WORK TO BE COMPLETED :: Give the count of lines below that include the word "pixels", and say nothing else.

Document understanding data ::
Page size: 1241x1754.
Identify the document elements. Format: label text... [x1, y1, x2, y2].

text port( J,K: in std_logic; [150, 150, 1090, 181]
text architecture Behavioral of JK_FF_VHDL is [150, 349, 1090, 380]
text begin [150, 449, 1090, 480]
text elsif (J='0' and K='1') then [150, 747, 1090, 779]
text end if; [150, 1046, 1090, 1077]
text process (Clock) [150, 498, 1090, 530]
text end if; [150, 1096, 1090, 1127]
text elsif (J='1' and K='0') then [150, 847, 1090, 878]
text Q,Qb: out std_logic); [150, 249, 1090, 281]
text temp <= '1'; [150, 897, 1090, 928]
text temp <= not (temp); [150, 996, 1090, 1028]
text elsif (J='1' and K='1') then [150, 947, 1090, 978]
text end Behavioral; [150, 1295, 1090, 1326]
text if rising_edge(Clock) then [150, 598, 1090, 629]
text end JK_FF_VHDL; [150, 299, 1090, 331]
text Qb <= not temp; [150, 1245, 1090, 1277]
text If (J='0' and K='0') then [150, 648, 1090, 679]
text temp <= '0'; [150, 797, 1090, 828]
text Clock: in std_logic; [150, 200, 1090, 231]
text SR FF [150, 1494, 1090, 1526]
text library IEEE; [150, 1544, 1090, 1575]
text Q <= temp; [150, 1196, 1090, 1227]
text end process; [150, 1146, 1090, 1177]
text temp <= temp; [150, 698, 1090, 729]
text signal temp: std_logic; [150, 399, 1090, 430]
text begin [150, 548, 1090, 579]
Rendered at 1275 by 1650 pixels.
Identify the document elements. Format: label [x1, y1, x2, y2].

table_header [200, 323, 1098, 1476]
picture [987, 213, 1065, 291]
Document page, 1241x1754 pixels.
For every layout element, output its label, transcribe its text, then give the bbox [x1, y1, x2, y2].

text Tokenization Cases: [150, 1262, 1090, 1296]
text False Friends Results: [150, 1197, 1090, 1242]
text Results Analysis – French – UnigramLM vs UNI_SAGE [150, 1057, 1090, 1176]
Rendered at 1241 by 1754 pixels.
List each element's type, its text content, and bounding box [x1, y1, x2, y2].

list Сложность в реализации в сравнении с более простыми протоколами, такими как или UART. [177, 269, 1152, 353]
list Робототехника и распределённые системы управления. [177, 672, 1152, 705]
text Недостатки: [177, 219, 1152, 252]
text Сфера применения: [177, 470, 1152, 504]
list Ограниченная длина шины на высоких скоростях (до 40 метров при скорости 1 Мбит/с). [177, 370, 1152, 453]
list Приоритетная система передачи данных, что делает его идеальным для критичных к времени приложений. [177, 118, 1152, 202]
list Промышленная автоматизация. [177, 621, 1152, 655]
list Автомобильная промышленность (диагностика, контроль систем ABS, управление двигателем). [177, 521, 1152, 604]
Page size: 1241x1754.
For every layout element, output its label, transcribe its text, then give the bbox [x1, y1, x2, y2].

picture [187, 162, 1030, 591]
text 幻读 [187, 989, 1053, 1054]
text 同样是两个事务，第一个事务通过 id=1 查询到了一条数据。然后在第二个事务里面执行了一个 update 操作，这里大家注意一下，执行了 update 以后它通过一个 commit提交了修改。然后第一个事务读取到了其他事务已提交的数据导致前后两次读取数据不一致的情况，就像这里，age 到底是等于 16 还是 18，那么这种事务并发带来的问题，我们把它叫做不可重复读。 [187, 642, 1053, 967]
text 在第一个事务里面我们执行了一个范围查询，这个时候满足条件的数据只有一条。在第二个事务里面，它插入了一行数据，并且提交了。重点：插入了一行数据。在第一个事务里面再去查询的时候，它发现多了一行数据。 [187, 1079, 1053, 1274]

THE COMPLETED TASK :: 3